EXERCISE INPUT -
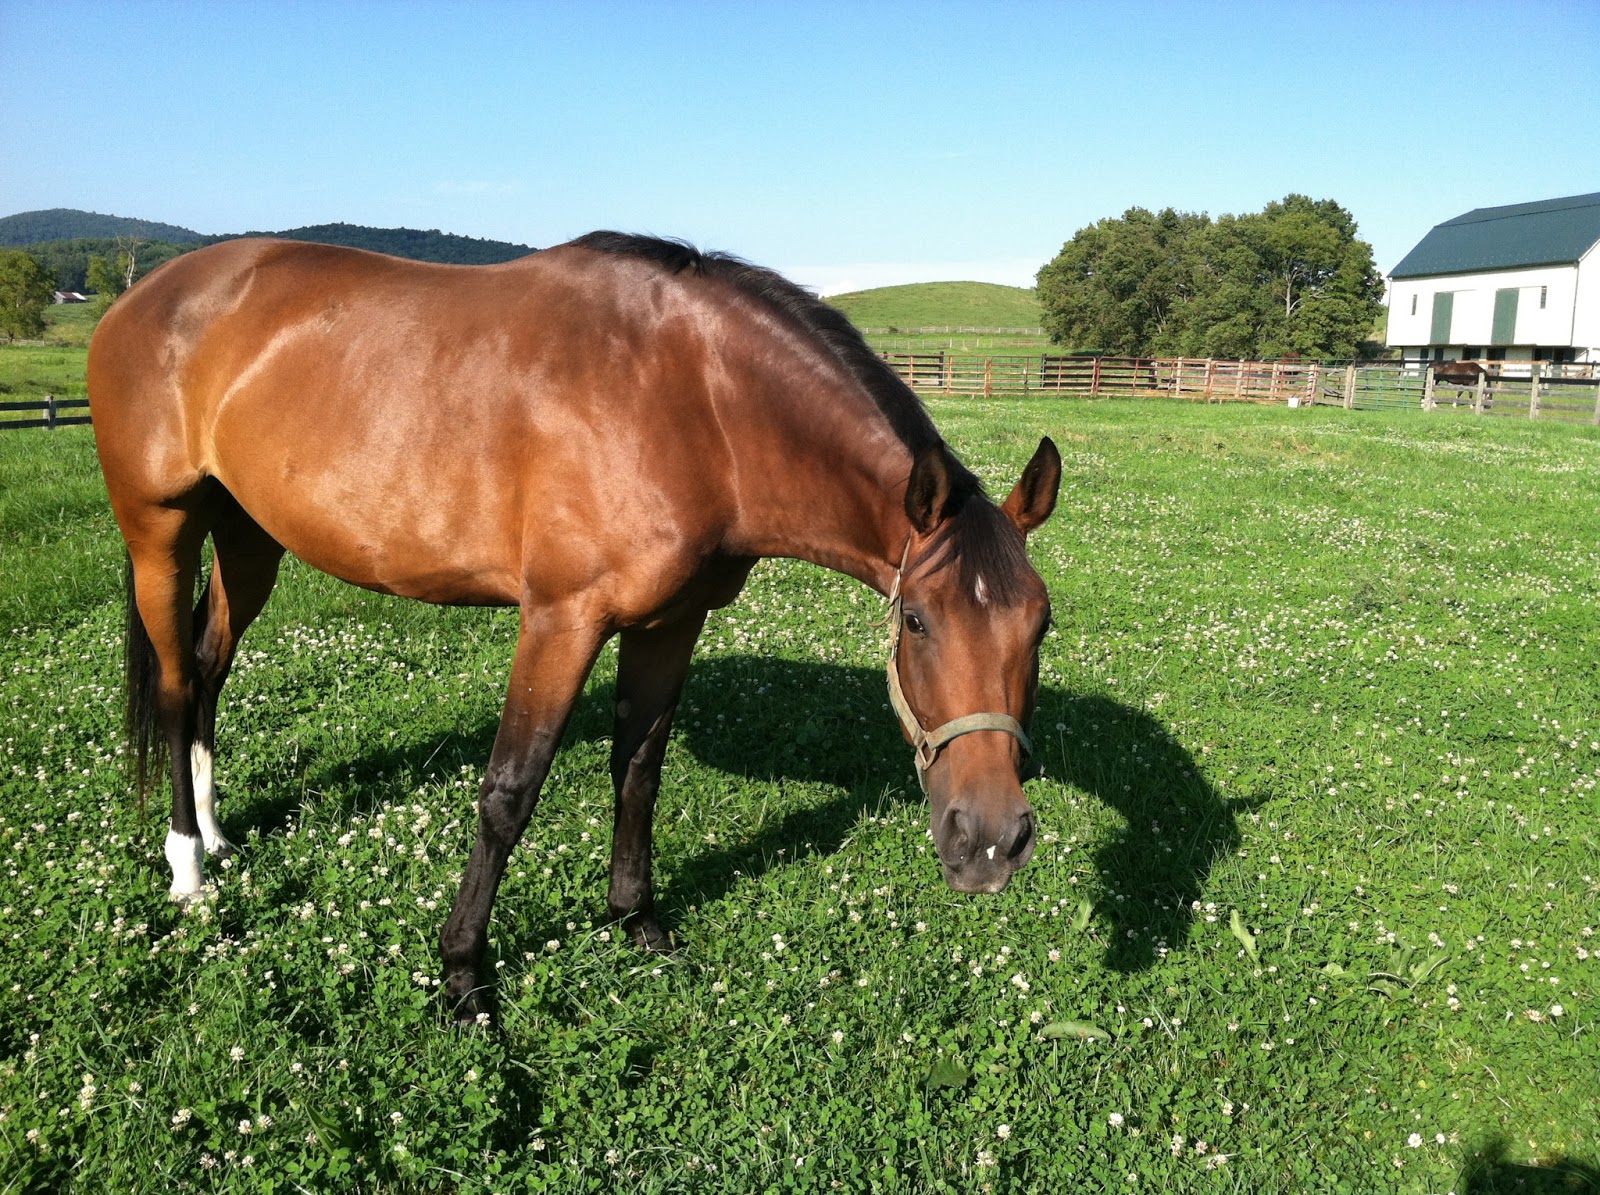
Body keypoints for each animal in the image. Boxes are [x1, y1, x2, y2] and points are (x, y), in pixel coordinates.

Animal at [88, 232, 1061, 1023]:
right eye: (917, 619)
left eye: (1041, 625)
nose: (991, 840)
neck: (694, 399)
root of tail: (144, 296)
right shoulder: (562, 618)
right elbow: (509, 792)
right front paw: (462, 975)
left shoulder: (671, 621)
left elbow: (639, 770)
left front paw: (636, 919)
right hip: (160, 533)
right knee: (176, 682)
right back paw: (188, 867)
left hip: (250, 536)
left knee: (210, 667)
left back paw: (216, 829)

PROBLEM DETAILS - Reproduce each line of the records above, exactly and without pictures.

RESPONSE -
Body keypoints for each animal in the image. Boxes are [x1, y1, x2, y2] and points are (x, y), in pixel coordinates.

Animal at [88, 232, 1061, 1023]:
right eye: (917, 619)
left eye: (1041, 625)
nose: (991, 840)
neck: (694, 399)
root of tail: (144, 296)
right shoulder: (562, 618)
right elbow: (509, 792)
right front paw: (462, 975)
left shoulder: (671, 621)
left elbow: (639, 770)
left front paw: (636, 919)
right hip: (160, 533)
right knee: (176, 682)
right back paw: (188, 867)
left hip: (250, 536)
left knee: (210, 667)
left back paw: (216, 829)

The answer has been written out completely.